When Occupy Wall Street protesters decided earlier this month to embark on a two-week march from New York to Washington, their aim was to protest the supercommittee’s then-likely decision to retain the Bush-era tax cuts.
“Some personal incomes of the supercommittee members fall in the one percent, therefore it is easy for them to make decisions that affect the 99 percent,” the marchers wrote in their manifesto. “We want to be there to fight for the 99 percent!”
Fast-forward nearly two weeks, and the supercommittee is widely being declared a failure. And Sen. Patty Murray (D-Wash.), the panel’s Democratic co-chair, is blaming it all on the Bush tax cuts.

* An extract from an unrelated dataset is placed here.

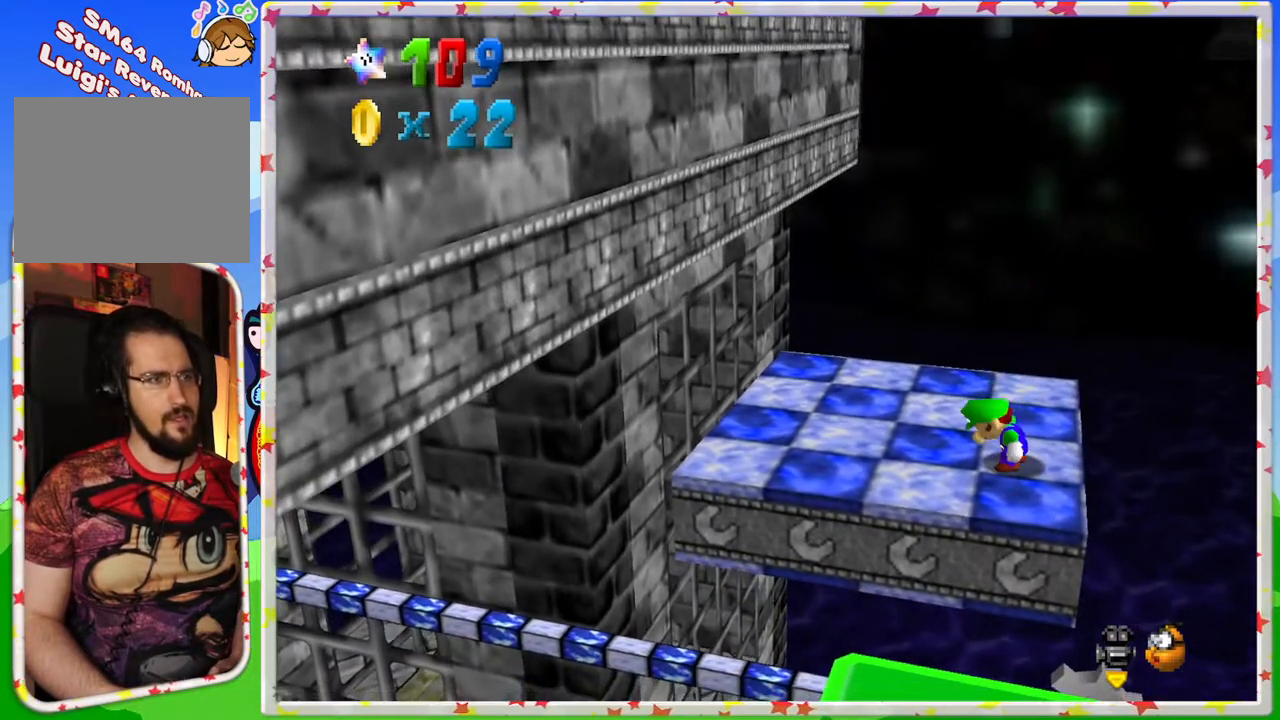
{"buttons": ["A"], "left_stick": "center", "events": [[117, "A", "down"], [317, "left_stick", "right"], [367, "left_stick", "down-right"], [483, "left_stick", "center"]]}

Murray on CNN’s State of the Union this morning:
There is one sticking divide, and that is the issue of what I call shared sacrifice... That’s the Bush tax cuts, and making sure that any kind of package includes everybody coming to the table and the wealthiest of Americans, those who earn over a million dollars every year, have to share, too. And that line in the sand, we haven’t seen any Republicans willing to cross yet.
Throughout the march, Occupy protesters repeatedly said they expected the tax cuts would be retained. So, why march a blistering, painful 240 miles to Washington anyway?
“It’s the day before Thanksgiving. But it’s also the day the supercommittee does something naughty!” Michael Glazer, a co-organizer of the march, declared in an address to protesters several days before they arrived in Washington. “We need to be there.”
The march’s other co-organizer, Kelly Brannon, said it was simple: “We are spreading direct democracy to cities and small towns as we march, which could someday eliminate problems like the supercommittee altogether.”
In direct democracy, people collectively make decisions for themselves (as Occupy protesters do in their General Assembly meetings) instead of having decisions decided by representatives (such as the 12 lawmakers that make up the supercommittee).
Whether Occupy’s vision for the future is a plausible one or not, many say the supercommittee’s failure has heightened the debate over those tax cuts. The Washington Post’s Peter Walsten writes:
[The supercommittee failure] makes December 2012 the next critical deadline in the budget wars, with Obama, safely reelected or acting as a lame-duck president, wielding a veto pen with the power to return tax rates to Clinton-era levels.